— About this exercise —
Below are the records; copy out every line that holds the word "Gers".

Records contained in a dataset
((

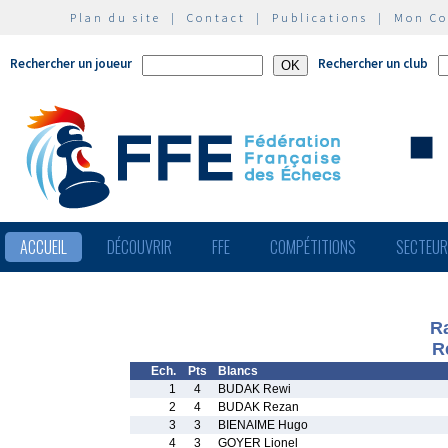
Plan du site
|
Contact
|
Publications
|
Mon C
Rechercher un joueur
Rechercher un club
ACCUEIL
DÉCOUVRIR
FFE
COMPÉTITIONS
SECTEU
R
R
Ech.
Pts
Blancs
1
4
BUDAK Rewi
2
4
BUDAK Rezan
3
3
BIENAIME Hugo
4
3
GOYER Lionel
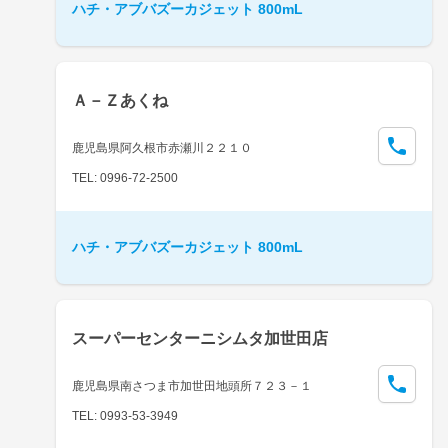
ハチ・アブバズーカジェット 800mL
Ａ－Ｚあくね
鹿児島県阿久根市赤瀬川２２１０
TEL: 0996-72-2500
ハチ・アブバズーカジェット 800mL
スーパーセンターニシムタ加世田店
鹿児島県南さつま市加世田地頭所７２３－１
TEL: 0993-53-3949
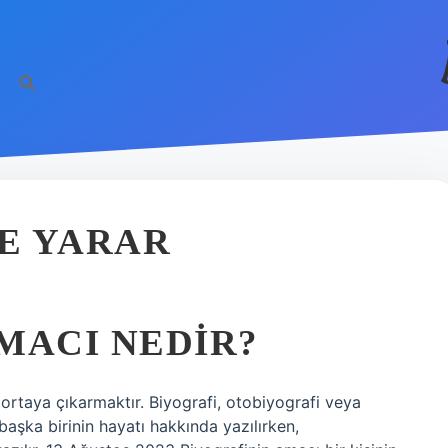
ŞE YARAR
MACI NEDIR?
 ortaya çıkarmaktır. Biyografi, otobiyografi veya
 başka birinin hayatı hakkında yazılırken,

))
((

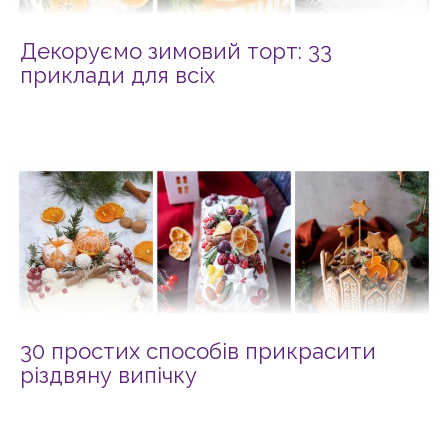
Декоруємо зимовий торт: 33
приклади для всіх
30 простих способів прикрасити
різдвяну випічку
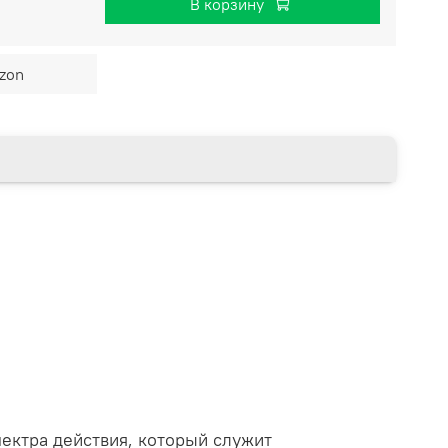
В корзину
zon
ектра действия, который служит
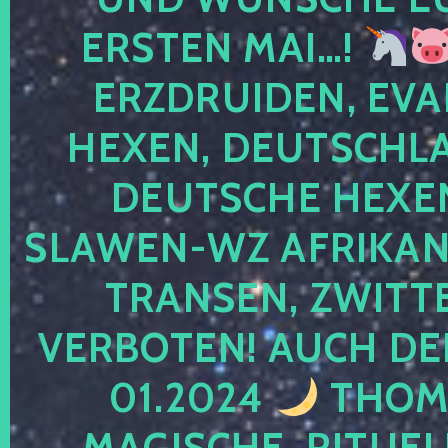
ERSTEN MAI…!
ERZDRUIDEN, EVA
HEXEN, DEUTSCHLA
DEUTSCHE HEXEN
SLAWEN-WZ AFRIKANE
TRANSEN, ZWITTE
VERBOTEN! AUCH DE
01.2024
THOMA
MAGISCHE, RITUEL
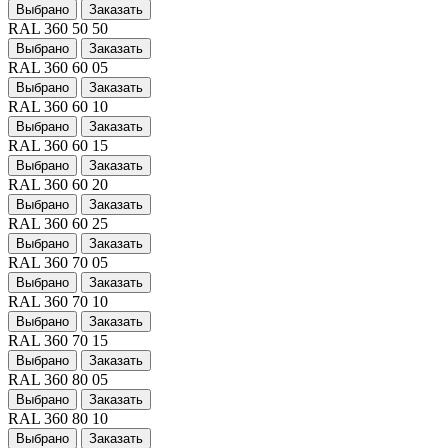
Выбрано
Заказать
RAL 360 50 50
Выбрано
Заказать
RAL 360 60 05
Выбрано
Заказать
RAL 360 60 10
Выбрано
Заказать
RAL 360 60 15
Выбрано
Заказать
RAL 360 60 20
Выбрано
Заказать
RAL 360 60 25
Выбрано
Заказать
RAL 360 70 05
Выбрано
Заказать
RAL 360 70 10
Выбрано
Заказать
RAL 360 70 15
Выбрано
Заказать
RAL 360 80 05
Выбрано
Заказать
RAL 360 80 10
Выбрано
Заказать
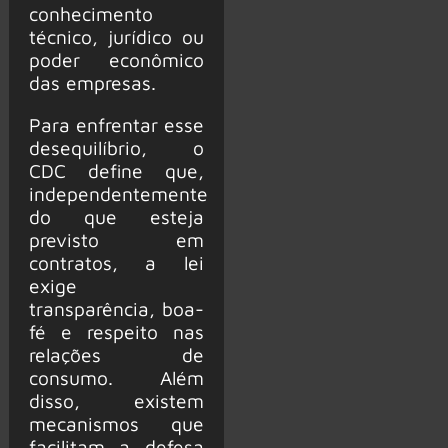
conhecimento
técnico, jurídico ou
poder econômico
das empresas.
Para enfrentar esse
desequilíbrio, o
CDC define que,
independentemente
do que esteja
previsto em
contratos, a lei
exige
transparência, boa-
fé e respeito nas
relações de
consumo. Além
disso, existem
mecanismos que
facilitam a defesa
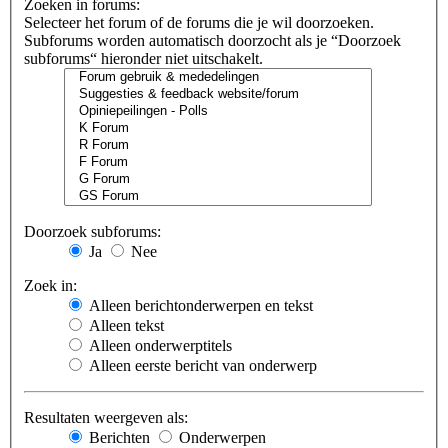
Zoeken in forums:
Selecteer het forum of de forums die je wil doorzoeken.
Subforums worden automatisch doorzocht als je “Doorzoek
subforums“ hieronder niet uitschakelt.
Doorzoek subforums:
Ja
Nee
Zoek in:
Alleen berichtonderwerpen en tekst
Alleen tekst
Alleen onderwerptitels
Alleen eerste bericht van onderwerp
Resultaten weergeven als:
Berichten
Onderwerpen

))
((

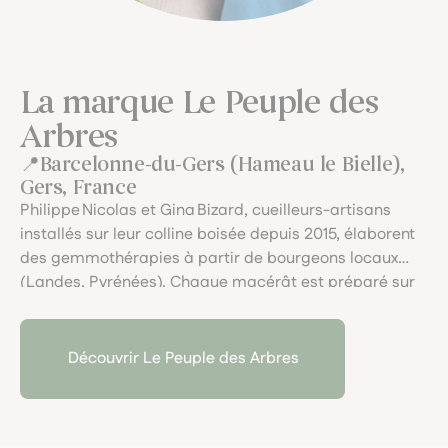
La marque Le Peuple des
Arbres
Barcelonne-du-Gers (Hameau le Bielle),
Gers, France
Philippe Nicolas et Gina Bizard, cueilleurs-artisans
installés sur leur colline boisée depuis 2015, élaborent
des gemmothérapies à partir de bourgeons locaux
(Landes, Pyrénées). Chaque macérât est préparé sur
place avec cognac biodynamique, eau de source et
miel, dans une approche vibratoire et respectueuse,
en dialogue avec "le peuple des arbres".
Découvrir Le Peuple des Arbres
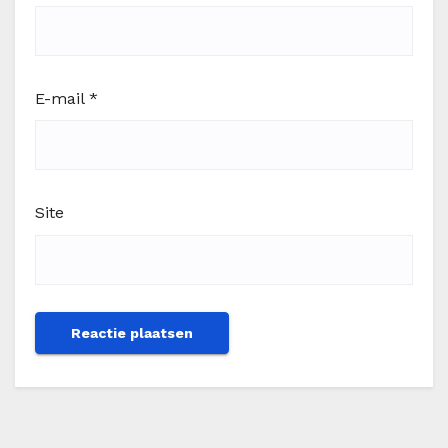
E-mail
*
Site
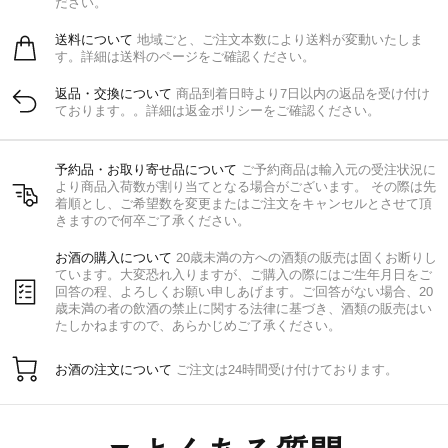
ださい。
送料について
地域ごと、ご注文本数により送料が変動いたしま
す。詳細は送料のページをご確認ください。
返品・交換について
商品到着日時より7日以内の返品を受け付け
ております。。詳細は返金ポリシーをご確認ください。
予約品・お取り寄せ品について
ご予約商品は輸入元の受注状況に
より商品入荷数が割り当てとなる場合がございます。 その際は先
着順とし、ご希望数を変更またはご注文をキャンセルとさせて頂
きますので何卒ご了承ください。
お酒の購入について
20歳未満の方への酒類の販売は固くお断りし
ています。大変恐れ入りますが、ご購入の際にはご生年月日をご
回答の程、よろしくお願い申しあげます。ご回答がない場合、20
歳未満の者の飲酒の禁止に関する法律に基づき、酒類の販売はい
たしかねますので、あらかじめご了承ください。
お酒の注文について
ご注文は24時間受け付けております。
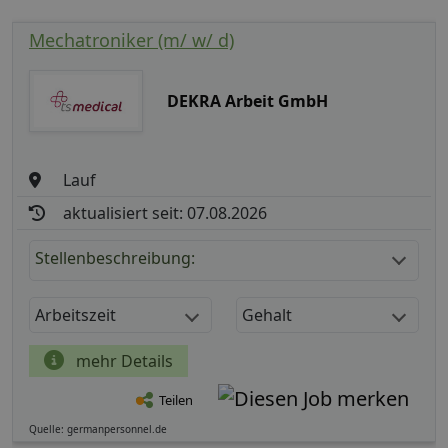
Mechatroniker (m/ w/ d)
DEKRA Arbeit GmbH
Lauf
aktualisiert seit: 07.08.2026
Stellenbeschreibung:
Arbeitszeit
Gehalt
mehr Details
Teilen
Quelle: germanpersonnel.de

))

— Reply to the exercise —
Barcelonne-du-Gers (Hameau le Bielle),
Gers, France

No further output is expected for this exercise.